Une nouvelle petite secousse ébranle le Festival d'été de Québec (FEQ). Sur fond de querelle linguistique, on critique la prépondérance des prestations à saveur anglo-américaine pour enflammer les foules en juillet 2010. Il y a en effet une symbolique chagrine dans cette sélection, qui laisse le fait français tomber en désuétude.
Le FEQ a 43 ans. Il a gagné en assurance et pris une ampleur considérable. Depuis son «renouveau» de 2004, il affiche une «perspective d'originalité et d'exclusivité». La star mondiale trône au sommet des priorités. Cela fonctionne. Les festivaliers s'arrachent les laissez-passer pour accéder à l'immensité des plaines d'Abraham.
Les organisateurs et les dirigeants de la Ville s'appuient platement sur le seul argument du succès pour faire cesser ce bourdonnement qui les importune: les récriminations de ceux qui reprochent à l'événement de s'angliciser sans cesse, au détriment du fait français. Il y a pourtant bel et bien un effritement — banalisé de surcroît — de l'espace fait à la chanson francophone!
Le statut du français au Québec est fragilisé. On espérerait de fêtes comme le FEQ qu'ils le protègent et en marquent le caractère délicat. Au lieu de cela, la programmation 2010 donne l'impression qu'un monument tel Gilles Vigneault sert de complément francophone aux Black Eyed Peas, Rammstein, Iron Maiden, The Arcade Fire, Santana, Rush et Billy Talent. Comment ne pas souligner cette fuite, de la même manière que l'on a reproché aux organisateurs des Jeux olympiques de Vancouver d'avoir négligé le Québec et sa langue?

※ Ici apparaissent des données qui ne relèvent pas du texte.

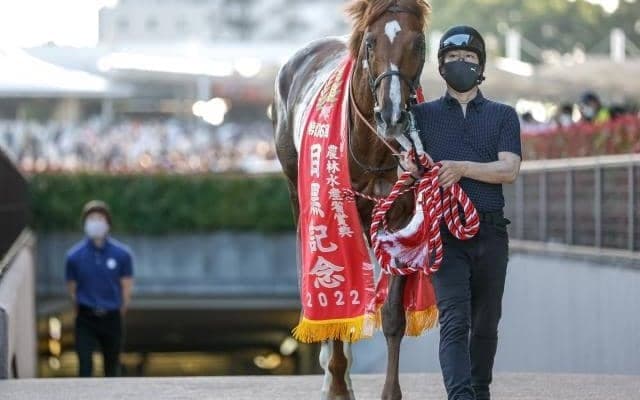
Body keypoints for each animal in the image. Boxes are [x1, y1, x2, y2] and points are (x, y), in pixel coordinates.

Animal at [272, 1, 432, 399]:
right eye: (371, 43)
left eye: (419, 43)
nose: (392, 115)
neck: (374, 148)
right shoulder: (335, 208)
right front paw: (337, 383)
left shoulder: (399, 216)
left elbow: (393, 314)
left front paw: (390, 391)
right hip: (295, 188)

Un lecteur du Soleil l'écrivait avec justesse la semaine dernière. Il s'agit d'un «programme éloquent de capitulation culturelle». Où ce n'est pas tant la circulation à Québec de toutes ces étoiles qui désole, mais bien le fait que la part francophone soit chaque année davantage grignotée et placée dans l'ombre.
Ici même, dans cette colonne, lors du passage de Paul McCartney à Québec à l'occasion du 400e, on avait salué la venue du Beatles, et repoussé les critiques qui y avaient décodé un affront à la population francophone. La tenue de cet événement ponctuel n'avait rien à voir avec une programmation de festival qui, année après année, rogne sur le français pour satisfaire la clientèle. Le client se nourrit de ce que l'on daigne lui servir; la sauce anglaise accompagne maintenant tous les menus.
Bien sûr, les organisateurs jonglent avec d'autres impondérables que la fierté du fait français, on le comprend. Entre l'immensité des plaines d'Abraham, et la relative intimité du Pigeonnier, ils doivent placer leurs «vedettes», jonglant avec les calendriers et les budgets. Ces «vedettes»-là ne se déplacent pas pour des pépins...
En outre, la concurrence est vive entre les festivals — la dernière chicane avec les FrancoFolies de Montréal l'illustre parfaitement. On a reproché à d'autres événements de laisser une portion décharnée aux artistes d'ici, pour flatter la vedette internationale et attirer le touriste. Le FEQ n'est pas le seul à pratiquer cette manoeuvre en douce.
Ces arguments à saveur économique sont essentiels à la compréhension du contexte. Cela ne nous empêche pas d'exprimer une contrariété et une crainte: celle de voir s'effacer le français, pourtant si fragile, devant des impératifs clientélistes, le tout, dans la plus choquante indifférence.